If you want to prove me wrong, show an example of _actual code_ where
either 64-bit values or unsigned 32-bit are an improvement over signed
32-bit.

See at:

https://blog.robertelder.org/signed-or-unsigned/

" To summarize my conclusion, I will claim that unsigned integers are better than signed integers for programming in C"

https://stackoverflow.com/questions/4712315/performance-of-unsigned-vs-signed-integers

"unsigned leads to the same or better performance than signed.

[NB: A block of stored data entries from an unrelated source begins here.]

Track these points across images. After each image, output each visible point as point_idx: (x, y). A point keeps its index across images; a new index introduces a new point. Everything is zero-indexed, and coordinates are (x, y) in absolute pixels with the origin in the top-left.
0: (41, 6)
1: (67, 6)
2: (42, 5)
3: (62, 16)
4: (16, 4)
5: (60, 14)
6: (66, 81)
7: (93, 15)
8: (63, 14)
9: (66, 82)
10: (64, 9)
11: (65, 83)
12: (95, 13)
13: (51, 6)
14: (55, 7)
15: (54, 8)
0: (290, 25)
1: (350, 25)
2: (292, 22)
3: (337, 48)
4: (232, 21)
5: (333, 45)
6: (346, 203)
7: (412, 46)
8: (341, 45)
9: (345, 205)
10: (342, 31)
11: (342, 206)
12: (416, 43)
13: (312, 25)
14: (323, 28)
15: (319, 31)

Some examples:

Division by a constant which is a power of 2 (see also the answer from FredOverflow)
Division by a constant number (for example, my compiler implements division by 13 using 2 asm instructions for unsigned, and 6 instructions for signed)
Checking whether a number is even (i have no idea why my MS Visual Studio compiler implements it with 4 instructions for signed numbers; gcc does it with 1 instruction, just like in the unsigned case)

" Division by powers of 2 is faster with unsigned int, because it can be optimized into a single shift instruction."

Which seems to be ideal for indexing arrays that are power 2 in size.

For loops:

https://godbolt.org/

x86-64 clang 11.0 (-O2):

int f(int i) { int j, k = 0; for (j = i; j < i + 10; ++j) ++k; return k; }
f(int): # @f(int)
lea eax, [rdi + 9]
cmp eax, edi
cmovl eax, edi
sub eax, edi
add eax, 1
ret

unsigned int f(unsigned int i) { unsigned int j, k = 0; for (j = i; j < i + 10; ++j) ++k; return k; }
f(unsigned int): # @f(unsigned int)
xor ecx, ecx
cmp edi, -10
mov eax, 10
cmovae eax, ecx
ret

Ranier Vilela